Als Kirche sind wir eigentlich krisenerprobt seit Jahrtausenden. Und wir haben immer die Erfahrung gemacht, dass, wenn Krisen die Menschen beuteln, dann kommen sie zu uns, suchen Nähe und Gemeinschaft. Und genau das war dann nicht möglich. Das heißt, ich glaube, wir haben uns im vergangenen Jahr da auch ein Stück weit neu erfinden müssen. Und ich finde, an vielen Stellen ist uns das auch gar nicht schlecht gelungen.

Vielleicht haben Sie auch die Gottesdienste über die Feiertage geschätzt. Die im Internet, in Radio oder Fernsehen. Online- Andachten, Zoom- Diskussionsrunden- Kirche war kreativ digital. Und mehr noch:

Also an vielen Stellen ist Kirche, ist Gemeinde nach draußen gegangen, ist auf die Straßen gegangen, auf Felder gegangen, ist in Ställe gegangen, in den öffentlichen Raum. Und das finde ich, ist was Gutes, was wir als Kirche auch gelernt haben aus Corona. Kirche findet nicht nur drinnen statt, sondern Kirche muss auch im öffentlichen Raum sichtbar werden.

Zu Leuten reden, die sonst nix mit Kirche am Hut haben, das gehört für Dorothee Wüst seit über zwanzig Jahren zum Alltag als Pfarrerin. Wo sie das gelernt hat, na klar!

Ich habe es an meinen Kindern gelernt. Also ich finde Kinder erden ganz ungemein. Und wenn ich denen einen Text von mir vorlese und sehe nur in Fragezeichengesichter, dann weiß ich: das war nix. Also, das muss man auch mal überarbeiten, weil es sonst keiner versteht.
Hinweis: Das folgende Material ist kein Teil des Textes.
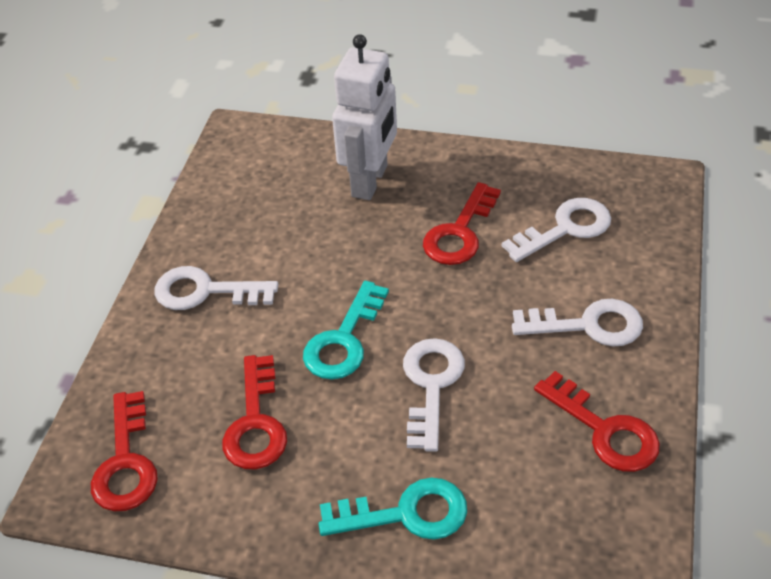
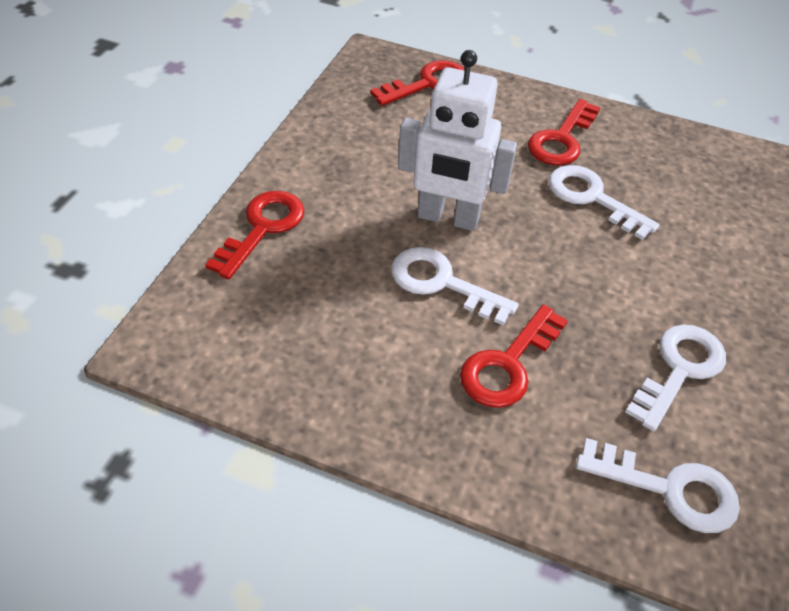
turquoise key: 2 -> 0

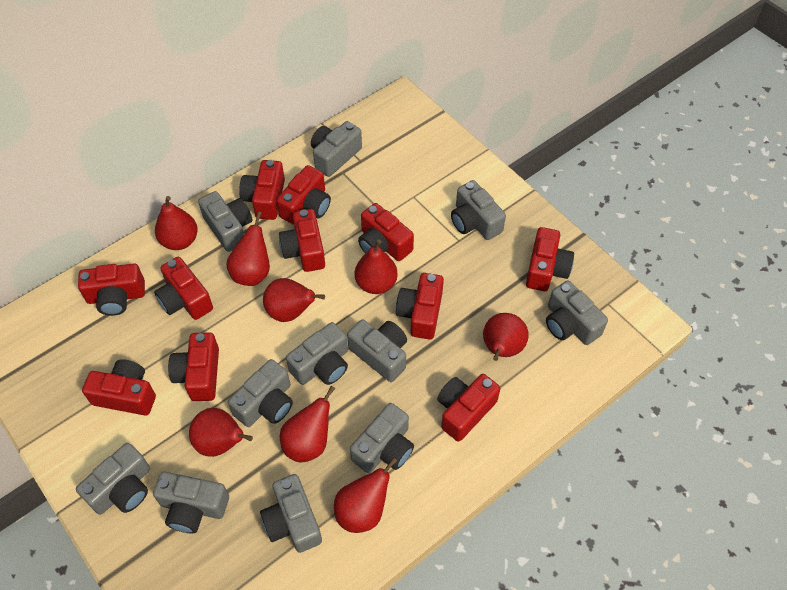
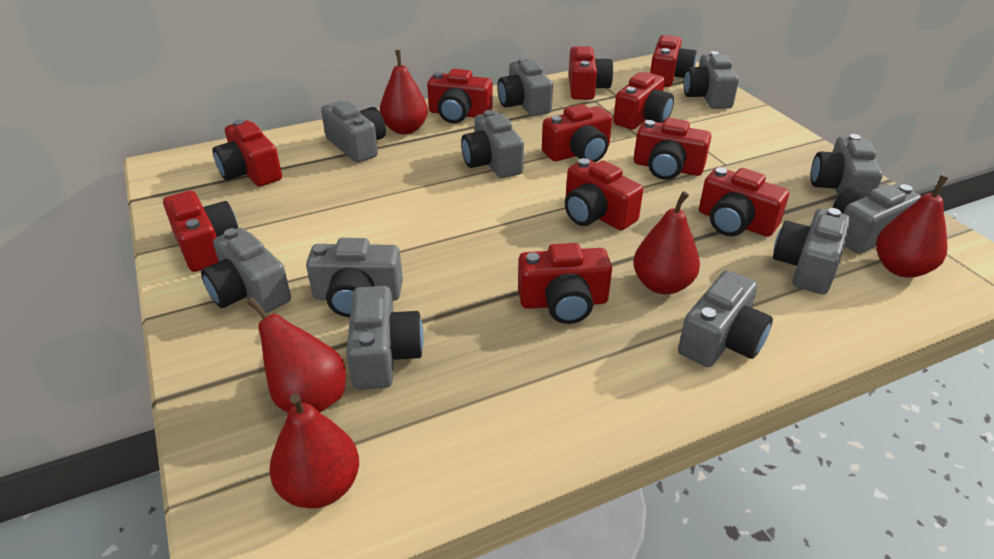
red pear: 8 -> 5

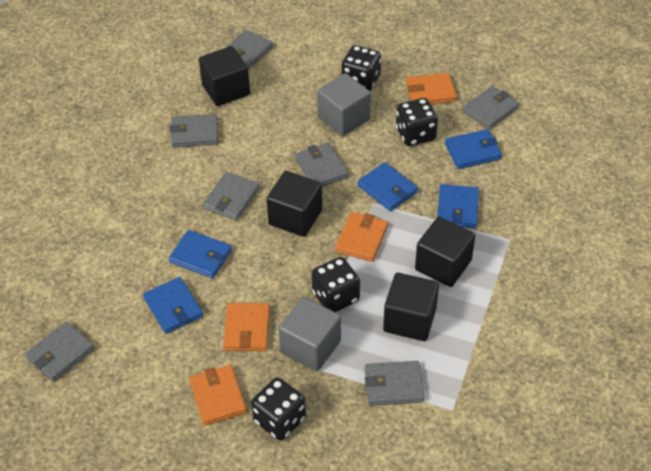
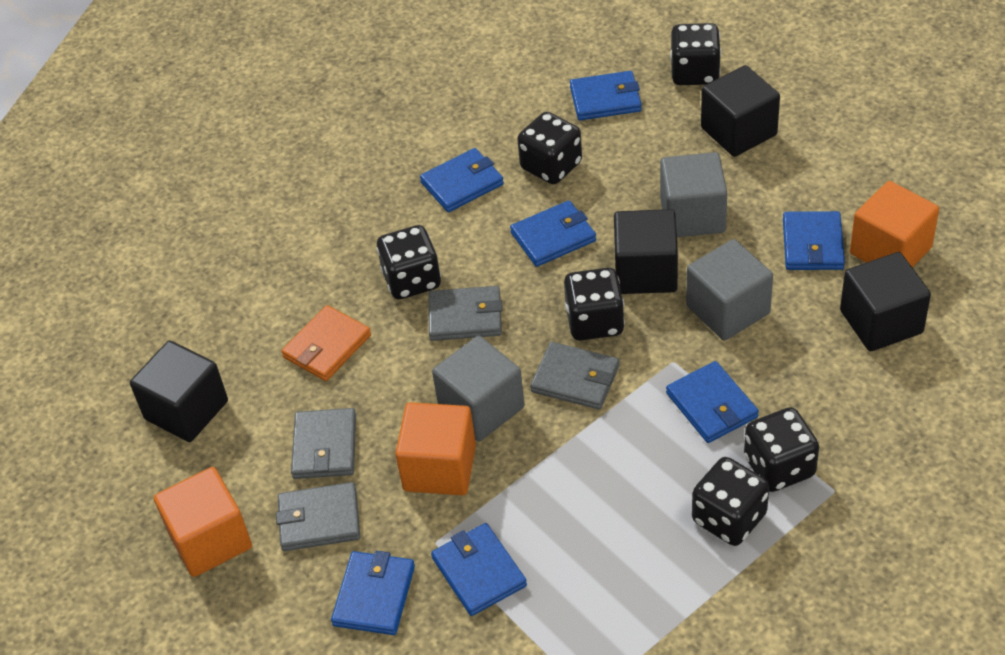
black dice: 4 -> 6
blue wallet: 5 -> 7
grey cube: 2 -> 3
grey wallet: 7 -> 4
orange cube: 0 -> 3
orange wallet: 4 -> 1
Ich habe es zum Beispiel auch in der Rundfunkarbeit gelernt. Wenn man in SWR3 in Beitrag produziert, den die Leute nicht verstehen, dann kriegt man ganz klar gesagt: das war nix.

Und jetzt hat auch ihre Kirche einen Neuanfang gewagt. Ab kommendem März wird Dorothee Wüst ihr Amt als Kirchenpräsidentin antreten. Die erste Frau in diesem Amt im gesamten Südwesten. Dabei sind es erst 62 Jahre her, dass Frauen zur Pfarrerin ordiniert werden durften. „Pfarrer im Sinn des Dienstrechtes ist auch die Pfarrerin“, so die damalige Dienstordnung. Mich freut, wie realistisch und souverän Dorothee Wüst mit den heutigen Geschlechterklischees umgehen kann.
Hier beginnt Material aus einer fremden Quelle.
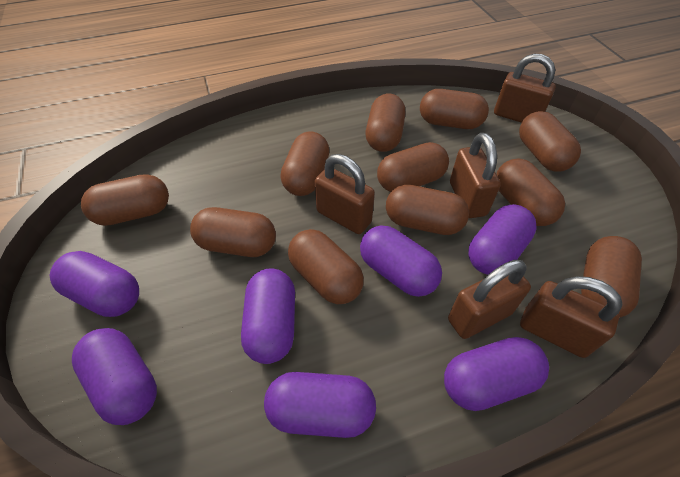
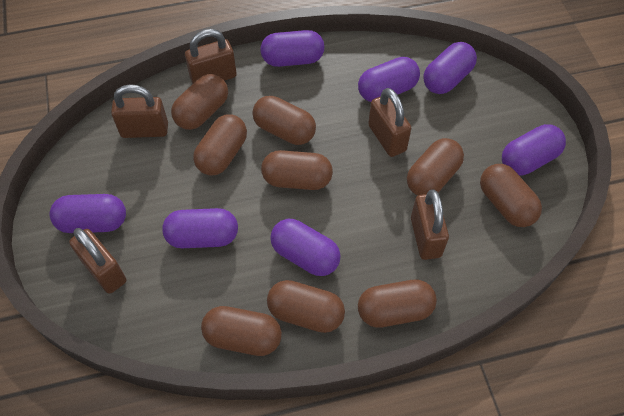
brown capsule: 11 -> 9

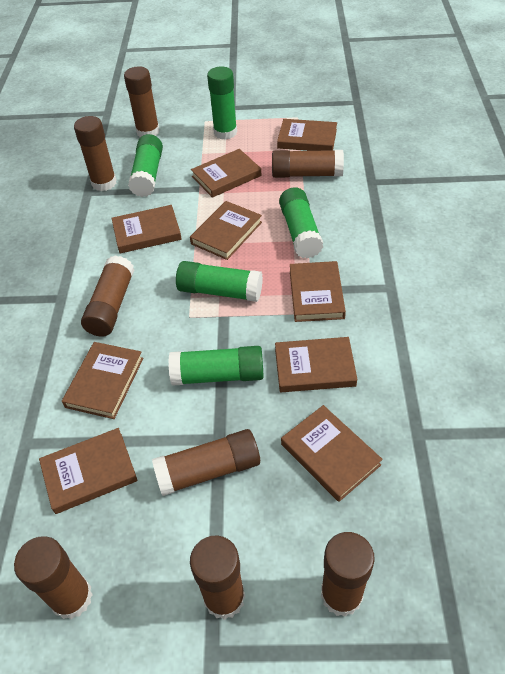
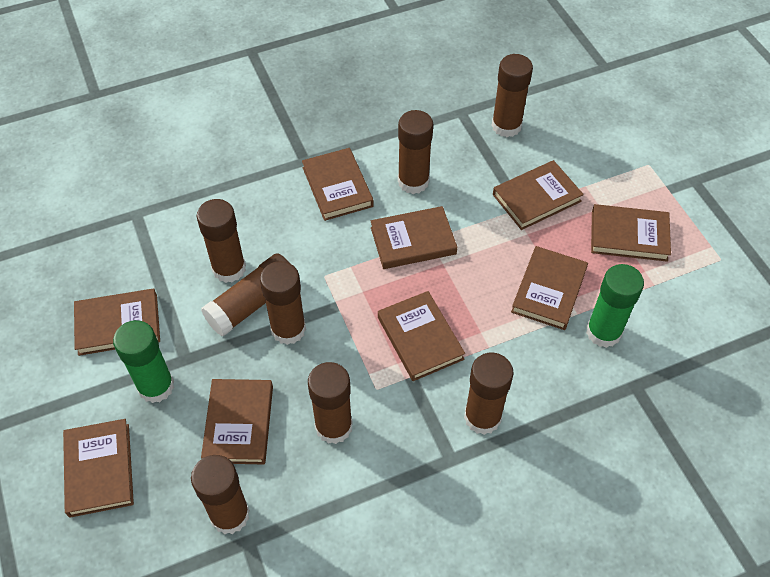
green glue stick: 5 -> 2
Also eine Chance liegt bestimmt darin, dass man einem als Frau auch Fähigkeiten zutraut wie: zuhören können, wahrnehmen können, Gefühl zeigen können.  Was manchmal schwieriger ist: Wenn man als Frau mal so auf den Tisch haut, dann wird das schnell auch merkwürdig beäugt. Dann geht das schnell so in die Richtung von Hysterie, wo man bei einem Mann vielleicht sagen würde, der hat jetzt aber mal klar seine Meinung gesagt.

Und Dorothee Wüst tut das auch. Sie hat ein Zukunftsbild von Kirche im 21. Jahrhundert. Ideen und Visionen, die sie umsetzen will.

Weg der Barmherzigkeit

„Seid barmherzig, wie auch euer Vater im Himmel barmherzig ist.“ Das ist die Losung der evangelischen Kirche für das Jahr 2021. Dorothee Wüst- ab März die erste Kirchenpräsidentin im Südwesten, findet „barmherzig sein“ ungemein alltagstauglich.
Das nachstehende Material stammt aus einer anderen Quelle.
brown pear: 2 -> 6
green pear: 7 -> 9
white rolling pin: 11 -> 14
Barmherzig sein finde ich, kann eigentlich jeder. An vielen Stellen im Evangelium kriegen wir ja gute Botschaften gesagt, wo man erst mal so ein bisschen Schnappatmung kriegt im Sinne von:  du, lieber Himmel. Was für ein Anspruch, das schaffe ich nicht. Aber barmherzig sein, das kann im Prinzip jeder und auch jeder in seinem persönlichen Umfeld.

Barmherzig sein heißt aber auch, ein bisschen über seinen eigenen Schatten springen wollen.

Ich muss mein Gegenüber wahrnehmen. Und unter Umständen ist der in der Situation, die ich nicht gut finde. Tut Dinge, die ich nicht gut finde. Aber ich erkenne bei meinem Gegenüber eine Not und die ist vorrangig. Und ich wende mich spontan dieser Not zu. Das ist für mich Barmherzigkeit.

Dorothee Wüst hat viel Erfahrung als Pfarrerin in der Gemeinde und in der Kirchenleitung. Als ich sie nach sowas wie einem „10 Punkte Plan“ als Kirchenpräsidentin frage, sagt sie, dass sie genau das nicht will. Ansagen machen, denen andere folgen sollen. Sie will in ihr Amt erst mal eine andere Haltung einbringen. Und dazu auch andere verlocken.

Eine Haltung, frei denken zu dürfen, kreativ sein zu dürfen, innovativ sein zu dürfen. Und tatsächlich ja, in einer gemeinschaftlichen Art und Weise zu gucken, wie wir das Schiff, das sich Gemeinde nennt, in die Zukunft schaukeln können.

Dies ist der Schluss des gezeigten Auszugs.